* **TEXT FOR ANALYSIS**
Dr. Weitz:                        Let me just help people who don’t know what we’re talking about. Type 1 diabetics have to try to manage your blood sugar and part of that is, you try to match insulin to the amount of carbohydrates that you’re consuming. You’re using a certain amount of long-acting insulin to try to have some ability to control your blood sugar, but not too severely. Then you’re using a shorter-acting insulin that you’re trying to time with the amount of the carbohydrates that you’re consuming with that meal.  Correct?

Lyle Haugen:                   Correct. You nailed it. You nailed it. Much better explanation than I did. Thank you.

Dr. Weitz:                        Okay.

Lyle Haugen:                   When I took a total value of all the insulin I was consuming in a day, you’ve got 24 here, you’ve got some for this meal, some for that meal. We’re looking at like 50, 55 units a day. The standard diet that was always taught to every diabetic, and here’s the bad part, whether you’re type 2 or type 1, back in the 80s and 90s and into the 2000s was about 50 to 60% carbohydrate. That’s what killed my mother, because that came out in the early 70s when she got diagnosed, right?

Dr. Weitz:                         Right.

Lyle Haugen:                    Horrible. We didn’t know that, we rely on the professionals. I didn’t know.

Dr. Weitz:                         Right, and that was pretty much the story until pretty recently.

Lyle Haugen:                    Until very recently.

Dr. Weitz:                         With the Diabetes Association, right?

Lyle Haugen:                    Exactly, and they’re still a little reluctant to come out with it, because they’ve been on the wrong track for so long. It’s been horrible when, if you go back and you study a little of the history, they were on track right about the time they were discovering insulin, because they knew back then a ketogenic diet you could stay alive a little bit longer. Right?

* **SUPPLIED ENTRIES**

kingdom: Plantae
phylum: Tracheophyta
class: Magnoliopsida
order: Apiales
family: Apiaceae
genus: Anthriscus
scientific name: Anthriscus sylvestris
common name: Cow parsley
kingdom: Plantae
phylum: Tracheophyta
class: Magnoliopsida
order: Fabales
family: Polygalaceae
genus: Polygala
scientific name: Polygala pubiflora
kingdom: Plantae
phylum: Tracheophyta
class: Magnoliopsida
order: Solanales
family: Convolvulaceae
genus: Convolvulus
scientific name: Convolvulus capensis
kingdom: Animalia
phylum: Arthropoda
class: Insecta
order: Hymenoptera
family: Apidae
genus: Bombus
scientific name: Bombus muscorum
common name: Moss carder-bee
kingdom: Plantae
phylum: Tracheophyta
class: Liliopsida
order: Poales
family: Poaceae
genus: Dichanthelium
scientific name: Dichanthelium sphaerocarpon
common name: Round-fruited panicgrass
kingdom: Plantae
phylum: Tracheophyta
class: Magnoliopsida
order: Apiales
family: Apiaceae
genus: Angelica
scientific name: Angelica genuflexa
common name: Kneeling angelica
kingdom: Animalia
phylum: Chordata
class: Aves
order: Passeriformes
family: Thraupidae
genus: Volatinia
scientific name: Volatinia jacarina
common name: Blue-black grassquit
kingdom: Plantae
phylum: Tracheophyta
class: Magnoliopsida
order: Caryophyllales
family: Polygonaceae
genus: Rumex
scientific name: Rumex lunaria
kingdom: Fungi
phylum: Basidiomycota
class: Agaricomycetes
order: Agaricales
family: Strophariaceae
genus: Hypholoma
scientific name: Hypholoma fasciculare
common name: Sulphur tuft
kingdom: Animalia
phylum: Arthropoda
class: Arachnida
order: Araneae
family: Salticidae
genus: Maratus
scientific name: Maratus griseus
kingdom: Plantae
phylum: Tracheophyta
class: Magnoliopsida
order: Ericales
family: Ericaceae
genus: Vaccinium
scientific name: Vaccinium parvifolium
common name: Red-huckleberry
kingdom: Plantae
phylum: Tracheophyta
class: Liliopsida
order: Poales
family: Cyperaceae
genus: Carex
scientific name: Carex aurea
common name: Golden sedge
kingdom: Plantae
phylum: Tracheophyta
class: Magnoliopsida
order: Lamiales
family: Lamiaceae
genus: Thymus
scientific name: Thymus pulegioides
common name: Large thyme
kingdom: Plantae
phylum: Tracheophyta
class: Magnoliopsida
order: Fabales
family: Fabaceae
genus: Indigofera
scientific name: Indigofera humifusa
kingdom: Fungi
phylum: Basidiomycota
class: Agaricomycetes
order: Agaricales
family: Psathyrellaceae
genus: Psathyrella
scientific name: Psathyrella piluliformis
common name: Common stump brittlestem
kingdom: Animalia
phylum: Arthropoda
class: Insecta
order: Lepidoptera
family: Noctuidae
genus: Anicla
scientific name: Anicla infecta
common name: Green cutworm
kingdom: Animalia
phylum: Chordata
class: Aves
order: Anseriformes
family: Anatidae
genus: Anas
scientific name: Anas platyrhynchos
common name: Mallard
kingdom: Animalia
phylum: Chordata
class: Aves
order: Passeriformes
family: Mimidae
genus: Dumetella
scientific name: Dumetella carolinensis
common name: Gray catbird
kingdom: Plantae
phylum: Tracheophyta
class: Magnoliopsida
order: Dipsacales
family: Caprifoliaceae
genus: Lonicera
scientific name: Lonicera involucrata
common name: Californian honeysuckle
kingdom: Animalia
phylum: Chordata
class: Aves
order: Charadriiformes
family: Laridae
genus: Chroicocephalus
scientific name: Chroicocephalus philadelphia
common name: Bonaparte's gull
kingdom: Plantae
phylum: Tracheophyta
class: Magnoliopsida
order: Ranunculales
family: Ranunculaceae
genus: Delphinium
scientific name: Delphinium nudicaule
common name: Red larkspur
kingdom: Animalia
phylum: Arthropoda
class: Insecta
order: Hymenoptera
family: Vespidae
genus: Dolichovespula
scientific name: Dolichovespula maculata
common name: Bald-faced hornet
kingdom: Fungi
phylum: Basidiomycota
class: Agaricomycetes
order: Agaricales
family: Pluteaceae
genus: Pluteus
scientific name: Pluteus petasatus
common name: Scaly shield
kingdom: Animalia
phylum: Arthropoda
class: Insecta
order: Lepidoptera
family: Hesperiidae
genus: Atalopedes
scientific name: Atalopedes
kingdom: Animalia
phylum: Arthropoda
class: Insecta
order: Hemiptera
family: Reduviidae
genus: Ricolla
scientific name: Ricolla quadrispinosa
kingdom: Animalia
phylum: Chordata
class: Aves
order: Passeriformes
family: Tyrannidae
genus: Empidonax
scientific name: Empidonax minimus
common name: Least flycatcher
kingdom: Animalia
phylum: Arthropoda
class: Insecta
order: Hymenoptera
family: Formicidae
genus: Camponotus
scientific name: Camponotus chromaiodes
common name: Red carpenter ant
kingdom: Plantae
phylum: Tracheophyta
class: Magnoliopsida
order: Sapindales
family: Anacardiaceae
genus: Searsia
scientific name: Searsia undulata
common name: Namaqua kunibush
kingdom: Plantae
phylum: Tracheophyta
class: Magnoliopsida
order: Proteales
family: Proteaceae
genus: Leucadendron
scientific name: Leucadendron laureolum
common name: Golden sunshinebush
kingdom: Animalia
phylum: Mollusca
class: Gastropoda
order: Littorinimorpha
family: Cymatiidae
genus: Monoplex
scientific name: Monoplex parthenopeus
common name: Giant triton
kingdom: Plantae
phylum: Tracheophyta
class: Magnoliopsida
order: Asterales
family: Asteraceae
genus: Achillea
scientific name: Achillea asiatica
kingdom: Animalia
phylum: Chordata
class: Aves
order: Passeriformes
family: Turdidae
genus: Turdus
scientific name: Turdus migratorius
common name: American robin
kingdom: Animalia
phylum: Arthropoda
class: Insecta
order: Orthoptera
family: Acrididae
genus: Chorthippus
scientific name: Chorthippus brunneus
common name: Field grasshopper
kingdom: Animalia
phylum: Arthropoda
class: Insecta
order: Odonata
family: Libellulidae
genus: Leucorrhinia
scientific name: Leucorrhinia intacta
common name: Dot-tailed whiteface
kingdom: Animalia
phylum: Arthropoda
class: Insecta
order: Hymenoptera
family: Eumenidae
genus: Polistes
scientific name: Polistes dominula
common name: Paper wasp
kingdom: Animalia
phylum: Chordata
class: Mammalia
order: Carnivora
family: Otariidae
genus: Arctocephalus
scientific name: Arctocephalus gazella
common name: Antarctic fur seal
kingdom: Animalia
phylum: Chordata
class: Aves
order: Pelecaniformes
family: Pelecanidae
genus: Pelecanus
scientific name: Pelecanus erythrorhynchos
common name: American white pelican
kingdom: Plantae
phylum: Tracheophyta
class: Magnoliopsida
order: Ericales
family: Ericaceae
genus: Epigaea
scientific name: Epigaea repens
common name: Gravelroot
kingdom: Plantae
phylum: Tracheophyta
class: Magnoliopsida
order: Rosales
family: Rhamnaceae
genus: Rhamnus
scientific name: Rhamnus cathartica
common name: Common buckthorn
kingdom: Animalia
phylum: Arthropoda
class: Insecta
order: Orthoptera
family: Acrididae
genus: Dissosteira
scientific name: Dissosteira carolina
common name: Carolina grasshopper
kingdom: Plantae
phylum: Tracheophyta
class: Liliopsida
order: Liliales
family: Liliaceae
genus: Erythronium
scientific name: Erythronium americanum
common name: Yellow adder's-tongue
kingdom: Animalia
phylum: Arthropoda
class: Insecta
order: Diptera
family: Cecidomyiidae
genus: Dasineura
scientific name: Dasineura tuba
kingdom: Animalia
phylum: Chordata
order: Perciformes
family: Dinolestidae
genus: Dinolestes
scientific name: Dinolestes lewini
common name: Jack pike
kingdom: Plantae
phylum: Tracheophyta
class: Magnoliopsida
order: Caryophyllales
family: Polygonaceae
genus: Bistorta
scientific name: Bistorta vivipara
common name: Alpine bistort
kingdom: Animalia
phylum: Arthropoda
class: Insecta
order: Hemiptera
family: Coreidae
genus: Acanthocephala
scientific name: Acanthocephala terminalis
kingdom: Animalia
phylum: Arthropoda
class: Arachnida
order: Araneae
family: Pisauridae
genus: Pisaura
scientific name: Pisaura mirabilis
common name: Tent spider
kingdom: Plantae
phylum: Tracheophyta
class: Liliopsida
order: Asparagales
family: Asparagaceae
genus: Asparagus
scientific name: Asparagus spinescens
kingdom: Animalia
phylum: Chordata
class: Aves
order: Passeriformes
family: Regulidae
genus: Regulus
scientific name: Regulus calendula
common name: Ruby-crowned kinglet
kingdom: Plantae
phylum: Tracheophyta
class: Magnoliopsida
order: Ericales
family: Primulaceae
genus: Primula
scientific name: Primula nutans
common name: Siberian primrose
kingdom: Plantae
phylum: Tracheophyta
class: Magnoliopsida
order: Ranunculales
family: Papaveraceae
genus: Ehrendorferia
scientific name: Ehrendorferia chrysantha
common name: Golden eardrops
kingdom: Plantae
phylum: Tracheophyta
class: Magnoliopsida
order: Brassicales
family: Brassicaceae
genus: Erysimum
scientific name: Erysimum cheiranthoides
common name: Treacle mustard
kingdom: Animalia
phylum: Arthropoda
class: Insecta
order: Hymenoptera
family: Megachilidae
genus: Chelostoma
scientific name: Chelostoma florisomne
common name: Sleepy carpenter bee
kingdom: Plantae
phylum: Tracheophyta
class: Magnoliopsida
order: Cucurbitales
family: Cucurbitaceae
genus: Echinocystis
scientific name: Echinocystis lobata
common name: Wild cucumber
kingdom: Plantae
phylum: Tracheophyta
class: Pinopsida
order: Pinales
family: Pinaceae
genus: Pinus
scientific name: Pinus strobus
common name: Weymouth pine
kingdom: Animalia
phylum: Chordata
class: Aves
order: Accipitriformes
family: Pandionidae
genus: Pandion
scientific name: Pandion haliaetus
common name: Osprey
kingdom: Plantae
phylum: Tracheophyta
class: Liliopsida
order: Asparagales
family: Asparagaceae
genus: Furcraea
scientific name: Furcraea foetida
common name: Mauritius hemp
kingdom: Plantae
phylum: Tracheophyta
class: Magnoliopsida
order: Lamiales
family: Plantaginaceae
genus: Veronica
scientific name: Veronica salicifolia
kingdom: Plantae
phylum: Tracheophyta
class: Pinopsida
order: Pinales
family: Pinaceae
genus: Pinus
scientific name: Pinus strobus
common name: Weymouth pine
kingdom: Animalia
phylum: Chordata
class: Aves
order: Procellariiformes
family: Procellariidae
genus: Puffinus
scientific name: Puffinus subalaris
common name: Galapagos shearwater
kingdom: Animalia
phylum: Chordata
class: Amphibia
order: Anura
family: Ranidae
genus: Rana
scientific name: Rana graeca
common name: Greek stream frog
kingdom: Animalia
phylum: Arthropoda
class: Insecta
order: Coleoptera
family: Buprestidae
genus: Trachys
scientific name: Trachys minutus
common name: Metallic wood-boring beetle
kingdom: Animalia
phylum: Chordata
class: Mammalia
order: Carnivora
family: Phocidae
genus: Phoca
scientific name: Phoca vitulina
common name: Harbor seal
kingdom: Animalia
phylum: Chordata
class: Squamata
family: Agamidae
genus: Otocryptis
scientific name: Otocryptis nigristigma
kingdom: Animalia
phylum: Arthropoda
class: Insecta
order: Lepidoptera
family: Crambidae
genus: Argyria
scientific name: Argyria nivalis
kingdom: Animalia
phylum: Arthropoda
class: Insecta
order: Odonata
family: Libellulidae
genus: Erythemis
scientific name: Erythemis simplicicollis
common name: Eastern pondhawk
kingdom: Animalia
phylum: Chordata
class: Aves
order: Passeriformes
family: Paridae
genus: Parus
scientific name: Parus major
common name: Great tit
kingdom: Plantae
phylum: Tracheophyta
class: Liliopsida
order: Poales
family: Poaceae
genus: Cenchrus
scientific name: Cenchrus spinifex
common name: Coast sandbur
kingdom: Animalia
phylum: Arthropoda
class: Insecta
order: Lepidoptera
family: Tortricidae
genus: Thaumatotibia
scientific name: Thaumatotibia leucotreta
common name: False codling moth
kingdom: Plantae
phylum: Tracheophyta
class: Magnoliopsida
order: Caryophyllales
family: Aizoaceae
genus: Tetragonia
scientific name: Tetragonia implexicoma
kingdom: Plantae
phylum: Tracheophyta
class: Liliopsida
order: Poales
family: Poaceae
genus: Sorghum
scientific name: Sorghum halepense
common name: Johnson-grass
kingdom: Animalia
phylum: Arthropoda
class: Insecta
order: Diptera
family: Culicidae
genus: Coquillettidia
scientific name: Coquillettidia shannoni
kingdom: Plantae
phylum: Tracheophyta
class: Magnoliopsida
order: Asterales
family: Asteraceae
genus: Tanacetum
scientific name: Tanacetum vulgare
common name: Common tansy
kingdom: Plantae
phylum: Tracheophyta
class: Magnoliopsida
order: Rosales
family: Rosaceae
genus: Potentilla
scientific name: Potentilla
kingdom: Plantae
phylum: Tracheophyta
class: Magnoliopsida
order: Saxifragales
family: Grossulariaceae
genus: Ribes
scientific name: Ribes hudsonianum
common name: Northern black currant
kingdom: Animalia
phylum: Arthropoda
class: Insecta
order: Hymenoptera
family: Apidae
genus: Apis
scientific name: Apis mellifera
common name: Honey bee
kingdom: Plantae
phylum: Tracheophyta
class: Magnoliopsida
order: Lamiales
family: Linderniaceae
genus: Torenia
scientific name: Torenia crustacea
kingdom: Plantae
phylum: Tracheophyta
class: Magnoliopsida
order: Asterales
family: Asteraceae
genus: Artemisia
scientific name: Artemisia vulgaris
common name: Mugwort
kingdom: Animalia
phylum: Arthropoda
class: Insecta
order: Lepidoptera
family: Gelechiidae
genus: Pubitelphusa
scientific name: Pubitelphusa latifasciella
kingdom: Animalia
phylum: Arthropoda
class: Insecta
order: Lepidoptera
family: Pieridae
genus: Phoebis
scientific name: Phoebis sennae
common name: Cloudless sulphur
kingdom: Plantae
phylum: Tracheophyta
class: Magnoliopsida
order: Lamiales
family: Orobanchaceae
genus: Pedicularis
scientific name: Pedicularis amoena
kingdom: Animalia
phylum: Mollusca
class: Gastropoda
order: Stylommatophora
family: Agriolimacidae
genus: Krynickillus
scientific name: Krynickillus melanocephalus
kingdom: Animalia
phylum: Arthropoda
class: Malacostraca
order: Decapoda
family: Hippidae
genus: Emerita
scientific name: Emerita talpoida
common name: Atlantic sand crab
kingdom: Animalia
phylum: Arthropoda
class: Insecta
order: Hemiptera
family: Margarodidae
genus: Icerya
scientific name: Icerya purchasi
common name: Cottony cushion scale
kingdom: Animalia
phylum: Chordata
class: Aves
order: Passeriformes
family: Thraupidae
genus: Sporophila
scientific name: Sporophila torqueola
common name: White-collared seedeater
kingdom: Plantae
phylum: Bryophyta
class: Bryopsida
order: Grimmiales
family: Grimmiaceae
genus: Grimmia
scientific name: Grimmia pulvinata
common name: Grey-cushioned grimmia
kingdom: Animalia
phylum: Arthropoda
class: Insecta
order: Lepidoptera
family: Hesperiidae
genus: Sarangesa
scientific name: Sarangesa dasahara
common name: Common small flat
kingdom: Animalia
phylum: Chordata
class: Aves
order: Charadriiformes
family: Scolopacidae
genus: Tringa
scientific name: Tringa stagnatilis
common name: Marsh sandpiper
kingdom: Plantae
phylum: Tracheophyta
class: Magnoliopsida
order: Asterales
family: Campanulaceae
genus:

* **WHAT IS BEING ASKED**
Pick up the interview about type 1 diabetes and diet right after its last line, carrying on the conversation between Dr. Weitz and Lyle Haugen.

* **TASK OUTPUT**
Dr. Weitz:                         Correct.

Lyle Haugen:                    Not a whole bunch longer, but you could definitely get a little bit better. There was a few guys back in the 20s that worked in conjunction with insulin and still that same diet, because they weren’t sure how the insulin worked yet. Roll ahead to today, now we’re a lot smarter. The interesting thing is, in the area I was at, we had no internet. I didn’t have access to any of this stuff seven years ago.  Ironically, I stumbled on this on my own. I just went out to work one day, I had the new job. I was going to be gone for seven or eight days, running this unit 24 hours a day. This kind of the business of the job that I had, I needed to pack all my food. I just took that particular trip, everything that was energy dense. I took some pulled pork, I had some smoked salmon, I took a couple of things here and I left out all the bread, all the stuff that I would require short-acting insulin for.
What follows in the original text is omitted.